Let’s face it, dudes. Smoking is stupid.

Not only will using it as recommended lead to cancer and possible heart attacks, but it’s going to make you look like complete crap while marching you down that stinky pathway to your grave.

Don’t believe me? Let’s look at the indisputable visual evidence, shall we?

Tell me, which twin was the smoker?

twin smokers

 

Not so difficult to figure that one out, yeah?

Actual researchers decided that it was time people realized that smoking doesn’t just make your insides ugly as sin, but also gets to work on your outsides (where other people can see you) as well. So, from 2007 to 2010, they recruited 79 pairs of identical twins in which one twin smoked and the other twin didn’t.

A professional photographer took pictures of each participant and then judges graded each face on the number and deepness of wrinkles and several other standardized measures.

As noted in one of the most recent issues of Plastic & Reconstructive Surgery, the results were rather alarming.

Smoking twins compared with their nonsmoking counterparts had worse scores for upper eyelid skin redundancy [i.e. lax eyelid tissue, the result of gravity, loss of tissue elasticity, and weakening of the connective], lower lid bags, malar bags [aka “cheek bags”], nasolabial folds [the “smile-lines” that run from your nose to your mouth], upper lip wrinkles, lower lip vermillion wrinkles, and jowls. Lower lid hyperpigmentation [thought to contribute to dark under-eye circles] in the smoking group fell just short of statistical significance. Transverse forehead wrinkles, glabellar wrinkles [the vertical lines that form between the eyebrows, where the nose meets the forehead], crow’s feet, and lower lip lines accentuated by puckering did not have a statistically significant differences in scores. Among twins with greater than 5 years’ difference in smoking duration, twins who had smoked longer had worse scores for lower lid bags, malar bags, and lower lip vermillion wrinkles.
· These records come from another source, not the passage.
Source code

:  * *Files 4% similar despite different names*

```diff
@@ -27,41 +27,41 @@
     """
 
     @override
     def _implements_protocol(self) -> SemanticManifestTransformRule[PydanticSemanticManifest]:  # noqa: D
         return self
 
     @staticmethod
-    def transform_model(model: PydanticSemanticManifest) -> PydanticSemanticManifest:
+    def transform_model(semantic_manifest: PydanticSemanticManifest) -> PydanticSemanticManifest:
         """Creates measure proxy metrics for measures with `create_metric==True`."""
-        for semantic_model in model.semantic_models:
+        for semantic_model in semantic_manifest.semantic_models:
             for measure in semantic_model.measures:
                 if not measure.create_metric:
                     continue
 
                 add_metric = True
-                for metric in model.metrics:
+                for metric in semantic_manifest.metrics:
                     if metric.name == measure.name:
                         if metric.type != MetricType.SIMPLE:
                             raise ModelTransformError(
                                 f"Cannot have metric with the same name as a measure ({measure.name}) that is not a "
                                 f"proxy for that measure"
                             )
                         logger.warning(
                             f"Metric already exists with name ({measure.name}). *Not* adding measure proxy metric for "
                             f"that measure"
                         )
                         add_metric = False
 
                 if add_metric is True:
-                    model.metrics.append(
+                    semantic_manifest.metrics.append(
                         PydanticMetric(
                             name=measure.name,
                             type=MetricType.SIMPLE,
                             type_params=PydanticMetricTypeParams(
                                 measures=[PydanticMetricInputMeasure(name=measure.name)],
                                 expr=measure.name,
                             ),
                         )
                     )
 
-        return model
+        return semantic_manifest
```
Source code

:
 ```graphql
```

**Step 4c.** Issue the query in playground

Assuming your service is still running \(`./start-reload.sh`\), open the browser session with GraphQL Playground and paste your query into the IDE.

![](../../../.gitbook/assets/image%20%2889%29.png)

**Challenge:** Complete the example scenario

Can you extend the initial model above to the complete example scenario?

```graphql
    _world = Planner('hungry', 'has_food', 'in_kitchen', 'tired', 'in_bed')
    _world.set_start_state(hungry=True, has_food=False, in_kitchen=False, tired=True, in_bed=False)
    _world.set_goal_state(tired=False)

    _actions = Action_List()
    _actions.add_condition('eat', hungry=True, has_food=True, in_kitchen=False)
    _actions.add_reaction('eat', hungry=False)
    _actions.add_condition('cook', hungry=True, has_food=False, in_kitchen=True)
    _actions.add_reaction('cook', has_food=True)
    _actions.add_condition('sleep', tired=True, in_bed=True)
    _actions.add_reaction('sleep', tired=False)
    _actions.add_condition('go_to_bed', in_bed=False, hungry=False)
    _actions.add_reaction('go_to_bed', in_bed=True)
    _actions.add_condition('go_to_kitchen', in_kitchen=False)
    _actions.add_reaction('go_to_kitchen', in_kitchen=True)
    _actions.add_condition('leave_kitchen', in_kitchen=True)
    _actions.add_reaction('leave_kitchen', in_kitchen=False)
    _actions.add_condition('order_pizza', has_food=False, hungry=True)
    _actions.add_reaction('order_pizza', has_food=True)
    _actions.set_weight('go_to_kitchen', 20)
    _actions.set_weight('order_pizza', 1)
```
As should be obvious just from looking around, some people look much younger than their age. *ahem* And there are some who look — sometimes significantly — older than their actual age.

There are a number of factors that contribute to this premature visual aging. These factors include exposure to excessive sunlight, drinking, weight loss after age 40, weight gain before age 40, and, as should be stunningly obvious by now, smoking.

It’s sometimes hard to convince young dudes and dudettes that smoking can be bad for them. They can deal with the stink of smoke clinging to their clothing and hair (I guess) as long as they think smoking looks cool. This, however, this right here makes a devastating impact on the whole “looking cool” idea.

Forget the fact that smoking will rot your lungs and make you unable to climb three stories without stopping for a rest. Think about this: Smoking makes you look like 17 miles of bad road.

Not a bad way to start off another round of the don’t-smoke conversation with your young dudes and dudettes.